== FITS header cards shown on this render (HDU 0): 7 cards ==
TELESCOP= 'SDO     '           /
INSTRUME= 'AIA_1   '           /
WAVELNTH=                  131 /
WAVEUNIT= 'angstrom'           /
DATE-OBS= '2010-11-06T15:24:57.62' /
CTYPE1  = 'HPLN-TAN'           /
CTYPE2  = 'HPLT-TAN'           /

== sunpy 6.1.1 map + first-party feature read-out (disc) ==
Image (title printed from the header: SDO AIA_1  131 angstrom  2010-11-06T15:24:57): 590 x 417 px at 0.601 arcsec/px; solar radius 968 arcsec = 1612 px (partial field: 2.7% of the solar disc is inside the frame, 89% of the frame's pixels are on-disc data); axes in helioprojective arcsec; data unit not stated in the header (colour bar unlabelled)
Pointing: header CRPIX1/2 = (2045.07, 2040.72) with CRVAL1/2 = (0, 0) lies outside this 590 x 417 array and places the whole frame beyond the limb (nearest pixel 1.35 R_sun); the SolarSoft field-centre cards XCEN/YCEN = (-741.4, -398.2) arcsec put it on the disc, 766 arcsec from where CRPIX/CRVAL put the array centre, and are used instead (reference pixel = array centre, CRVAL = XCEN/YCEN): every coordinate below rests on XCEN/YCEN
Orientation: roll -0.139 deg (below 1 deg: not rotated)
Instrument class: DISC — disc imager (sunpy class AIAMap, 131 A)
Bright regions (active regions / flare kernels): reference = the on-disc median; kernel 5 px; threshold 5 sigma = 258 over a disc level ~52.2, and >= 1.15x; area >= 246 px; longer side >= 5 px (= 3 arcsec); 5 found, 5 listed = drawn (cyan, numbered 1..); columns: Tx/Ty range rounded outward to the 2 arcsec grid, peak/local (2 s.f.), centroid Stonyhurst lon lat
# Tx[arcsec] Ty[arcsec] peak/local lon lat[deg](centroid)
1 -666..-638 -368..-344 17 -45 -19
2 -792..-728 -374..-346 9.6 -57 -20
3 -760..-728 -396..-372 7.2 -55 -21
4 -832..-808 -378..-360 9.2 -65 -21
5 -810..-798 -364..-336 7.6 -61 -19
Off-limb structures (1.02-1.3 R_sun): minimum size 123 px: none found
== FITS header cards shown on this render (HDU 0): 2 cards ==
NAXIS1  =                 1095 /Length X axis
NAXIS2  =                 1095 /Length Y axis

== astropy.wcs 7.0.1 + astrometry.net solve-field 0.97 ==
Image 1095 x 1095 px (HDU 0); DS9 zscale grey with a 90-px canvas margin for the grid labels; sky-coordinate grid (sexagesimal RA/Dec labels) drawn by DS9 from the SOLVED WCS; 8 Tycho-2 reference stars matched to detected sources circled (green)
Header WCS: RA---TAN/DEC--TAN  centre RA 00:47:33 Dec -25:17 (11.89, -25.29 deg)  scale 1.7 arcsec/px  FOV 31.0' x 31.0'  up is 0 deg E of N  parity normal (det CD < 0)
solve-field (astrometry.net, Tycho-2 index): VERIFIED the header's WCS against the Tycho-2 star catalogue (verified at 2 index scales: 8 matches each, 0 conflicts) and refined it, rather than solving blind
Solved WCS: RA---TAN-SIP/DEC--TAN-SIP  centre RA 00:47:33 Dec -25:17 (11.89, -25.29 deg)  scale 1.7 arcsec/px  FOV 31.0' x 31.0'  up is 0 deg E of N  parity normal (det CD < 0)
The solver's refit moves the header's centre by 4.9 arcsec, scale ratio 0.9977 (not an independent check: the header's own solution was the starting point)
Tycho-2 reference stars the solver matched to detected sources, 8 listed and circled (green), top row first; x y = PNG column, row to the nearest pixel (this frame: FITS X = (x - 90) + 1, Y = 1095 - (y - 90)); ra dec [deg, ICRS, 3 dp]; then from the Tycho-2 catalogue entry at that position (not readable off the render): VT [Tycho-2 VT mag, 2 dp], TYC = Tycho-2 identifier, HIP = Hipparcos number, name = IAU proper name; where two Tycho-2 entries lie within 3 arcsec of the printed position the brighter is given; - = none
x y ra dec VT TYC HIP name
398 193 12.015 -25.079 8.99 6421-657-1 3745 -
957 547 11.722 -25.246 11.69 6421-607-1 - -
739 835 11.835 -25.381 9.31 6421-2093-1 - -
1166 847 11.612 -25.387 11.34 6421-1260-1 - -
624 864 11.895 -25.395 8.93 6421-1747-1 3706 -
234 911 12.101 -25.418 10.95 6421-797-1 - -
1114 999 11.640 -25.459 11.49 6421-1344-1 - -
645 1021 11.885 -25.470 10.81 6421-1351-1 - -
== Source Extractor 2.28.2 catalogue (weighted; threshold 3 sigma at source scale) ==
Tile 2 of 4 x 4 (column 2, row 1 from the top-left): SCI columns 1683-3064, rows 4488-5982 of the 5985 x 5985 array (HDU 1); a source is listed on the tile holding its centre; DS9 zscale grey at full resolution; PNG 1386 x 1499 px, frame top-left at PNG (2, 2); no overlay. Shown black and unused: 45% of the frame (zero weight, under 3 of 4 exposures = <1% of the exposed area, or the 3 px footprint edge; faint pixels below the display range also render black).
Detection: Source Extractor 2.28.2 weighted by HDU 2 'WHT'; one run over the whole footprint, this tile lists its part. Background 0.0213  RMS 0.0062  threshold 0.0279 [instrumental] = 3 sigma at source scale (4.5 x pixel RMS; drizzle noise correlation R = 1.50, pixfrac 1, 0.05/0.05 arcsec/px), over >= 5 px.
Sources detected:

————————

Render every line above as a numbered list, leaving out any blank lines.

1. == FITS header cards shown on this render (HDU 0): 7 cards ==
2. TELESCOP= 'SDO     '           /
3. INSTRUME= 'AIA_1   '           /
4. WAVELNTH=                  131 /
5. WAVEUNIT= 'angstrom'           /
6. DATE-OBS= '2010-11-06T15:24:57.62' /
7. CTYPE1  = 'HPLN-TAN'           /
8. CTYPE2  = 'HPLT-TAN'           /
9. == sunpy 6.1.1 map + first-party feature read-out (disc) ==
10. Image (title printed from the header: SDO AIA_1  131 angstrom  2010-11-06T15:24:57): 590 x 417 px at 0.601 arcsec/px; solar radius 968 arcsec = 1612 px (partial field: 2.7% of the solar disc is inside the frame, 89% of the frame's pixels are on-disc data); axes in helioprojective arcsec; data unit not stated in the header (colour bar unlabelled)
11. Pointing: header CRPIX1/2 = (2045.07, 2040.72) with CRVAL1/2 = (0, 0) lies outside this 590 x 417 array and places the whole frame beyond the limb (nearest pixel 1.35 R_sun); the SolarSoft field-centre cards XCEN/YCEN = (-741.4, -398.2) arcsec put it on the disc, 766 arcsec from where CRPIX/CRVAL put the array centre, and are used instead (reference pixel = array centre, CRVAL = XCEN/YCEN): every coordinate below rests on XCEN/YCEN
12. Orientation: roll -0.139 deg (below 1 deg: not rotated)
13. Instrument class: DISC — disc imager (sunpy class AIAMap, 131 A)
14. Bright regions (active regions / flare kernels): reference = the on-disc median; kernel 5 px; threshold 5 sigma = 258 over a disc level ~52.2, and >= 1.15x; area >= 246 px; longer side >= 5 px (= 3 arcsec); 5 found, 5 listed = drawn (cyan, numbered 1..); columns: Tx/Ty range rounded outward to the 2 arcsec grid, peak/local (2 s.f.), centroid Stonyhurst lon lat
15. # Tx[arcsec] Ty[arcsec] peak/local lon lat[deg](centroid)
16. 1 -666..-638 -368..-344 17 -45 -19
17. 2 -792..-728 -374..-346 9.6 -57 -20
18. 3 -760..-728 -396..-372 7.2 -55 -21
19. 4 -832..-808 -378..-360 9.2 -65 -21
20. 5 -810..-798 -364..-336 7.6 -61 -19
21. Off-limb structures (1.02-1.3 R_sun): minimum size 123 px: none found
22. == FITS header cards shown on this render (HDU 0): 2 cards ==
23. NAXIS1  =                 1095 /Length X axis
24. NAXIS2  =                 1095 /Length Y axis
25. == astropy.wcs 7.0.1 + astrometry.net solve-field 0.97 ==
26. Image 1095 x 1095 px (HDU 0); DS9 zscale grey with a 90-px canvas margin for the grid labels; sky-coordinate grid (sexagesimal RA/Dec labels) drawn by DS9 from the SOLVED WCS; 8 Tycho-2 reference stars matched to detected sources circled (green)
27. Header WCS: RA---TAN/DEC--TAN  centre RA 00:47:33 Dec -25:17 (11.89, -25.29 deg)  scale 1.7 arcsec/px  FOV 31.0' x 31.0'  up is 0 deg E of N  parity normal (det CD < 0)
28. solve-field (astrometry.net, Tycho-2 index): VERIFIED the header's WCS against the Tycho-2 star catalogue (verified at 2 index scales: 8 matches each, 0 conflicts) and refined it, rather than solving blind
29. Solved WCS: RA---TAN-SIP/DEC--TAN-SIP  centre RA 00:47:33 Dec -25:17 (11.89, -25.29 deg)  scale 1.7 arcsec/px  FOV 31.0' x 31.0'  up is 0 deg E of N  parity normal (det CD < 0)
30. The solver's refit moves the header's centre by 4.9 arcsec, scale ratio 0.9977 (not an independent check: the header's own solution was the starting point)
31. Tycho-2 reference stars the solver matched to detected sources, 8 listed and circled (green), top row first; x y = PNG column, row to the nearest pixel (this frame: FITS X = (x - 90) + 1, Y = 1095 - (y - 90)); ra dec [deg, ICRS, 3 dp]; then from the Tycho-2 catalogue entry at that position (not readable off the render): VT [Tycho-2 VT mag, 2 dp], TYC = Tycho-2 identifier, HIP = Hipparcos number, name = IAU proper name; where two Tycho-2 entries lie within 3 arcsec of the printed position the brighter is given; - = none
32. x y ra dec VT TYC HIP name
33. 398 193 12.015 -25.079 8.99 6421-657-1 3745 -
34. 957 547 11.722 -25.246 11.69 6421-607-1 - -
35. 739 835 11.835 -25.381 9.31 6421-2093-1 - -
36. 1166 847 11.612 -25.387 11.34 6421-1260-1 - -
37. 624 864 11.895 -25.395 8.93 6421-1747-1 3706 -
38. 234 911 12.101 -25.418 10.95 6421-797-1 - -
39. 1114 999 11.640 -25.459 11.49 6421-1344-1 - -
40. 645 1021 11.885 -25.470 10.81 6421-1351-1 - -
41. == Source Extractor 2.28.2 catalogue (weighted; threshold 3 sigma at source scale) ==
42. Tile 2 of 4 x 4 (column 2, row 1 from the top-left): SCI columns 1683-3064, rows 4488-5982 of the 5985 x 5985 array (HDU 1); a source is listed on the tile holding its centre; DS9 zscale grey at full resolution; PNG 1386 x 1499 px, frame top-left at PNG (2, 2); no overlay. Shown black and unused: 45% of the frame (zero weight, under 3 of 4 exposures = <1% of the exposed area, or the 3 px footprint edge; faint pixels below the display range also render black).
43. Detection: Source Extractor 2.28.2 weighted by HDU 2 'WHT'; one run over the whole footprint, this tile lists its part. Background 0.0213  RMS 0.0062  threshold 0.0279 [instrumental] = 3 sigma at source scale (4.5 x pixel RMS; drizzle noise correlation R = 1.50, pixfrac 1, 0.05/0.05 arcsec/px), over >= 5 px.
44. Sources detected:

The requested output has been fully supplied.